A net neutrality rally in Washington, DC in December 2017 (photo by Slowking4, via Wikimedia Commons)
A net neutrality rally in Washington, DC in December 2017 (photo by Slowking4, via Wikimedia Commons)

An end to tiresome Verizon commercials might be reason enough to lobby the House of Representatives to vote to maintain net neutrality, but it also brings up a concern voiced by most artists I spoke to: voters do not seem engaged with the issue this time around. This could be due to a range of factors, from outrage fatigue and generational malaise to a lack of net neutrality banners on websites. Beyond the lack of discussion in general, technologist and social justice artist Stephanie Dinkins expressed concern about the framing of the conversations that are taking place.

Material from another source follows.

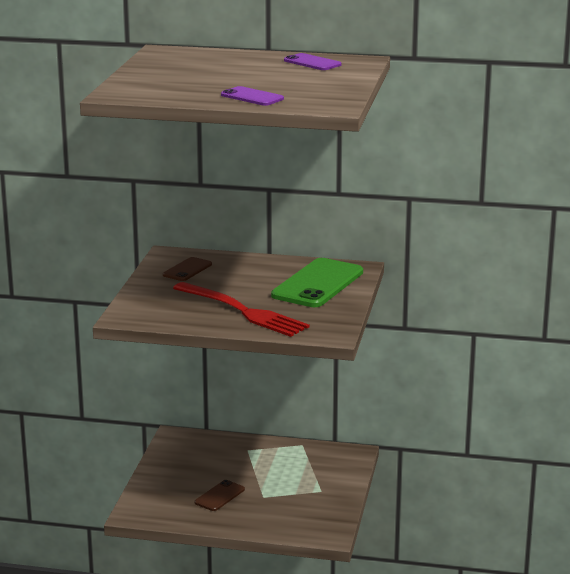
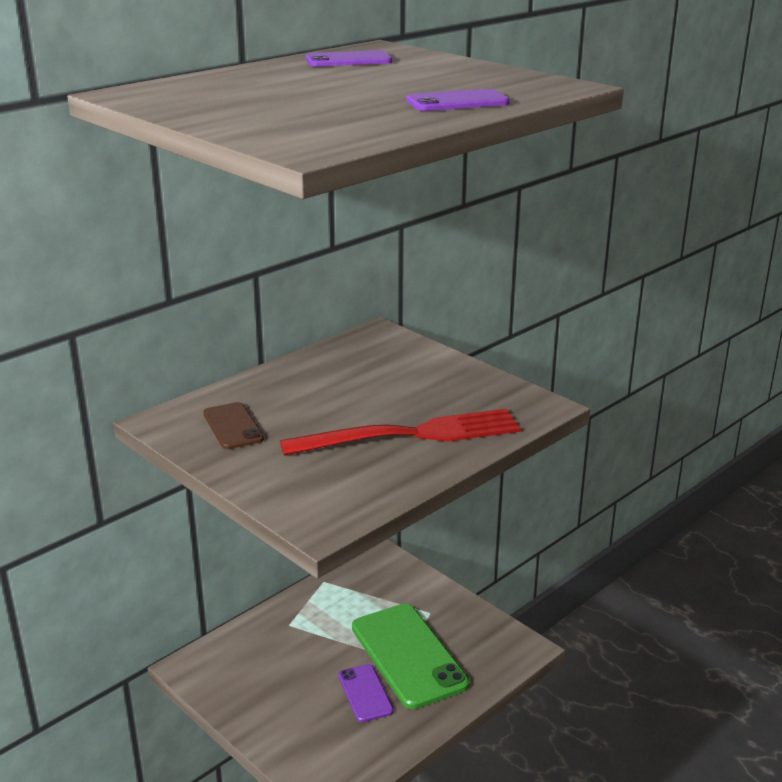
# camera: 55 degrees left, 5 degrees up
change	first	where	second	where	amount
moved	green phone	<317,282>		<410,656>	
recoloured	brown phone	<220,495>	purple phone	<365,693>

“In general, people are talking about not being able to get your Netflix or some other information entertainment.” she said, which might explain why there’s been less concern. We’re used to paying for entertainment and don’t view it as essential, but Dinkins believes the internet has become essential. “We’re encouraged to upload our stuff to the cloud,” she said. “What happens if net neutrality goes away and all of our stuff is now housed away from us and we’re charged in different ways to get it?”

Dinkins also noted that problems of access go beyond net neutrality. “I live in Bed-Stuy, and I have been waiting for Fios [Verizon’s fiber optic service] forever as an alternative to my other provider, Optimum, but those are basically the choices,” she said. “This limits what and how I can do things and how much I have to pay for everything. What happens to access to communication in communities that are not seen as the most able to pay?” She added: “If you think of the internet as a tool to make advances [and] to make new companies, once you can’t afford it, it takes you out of the game.”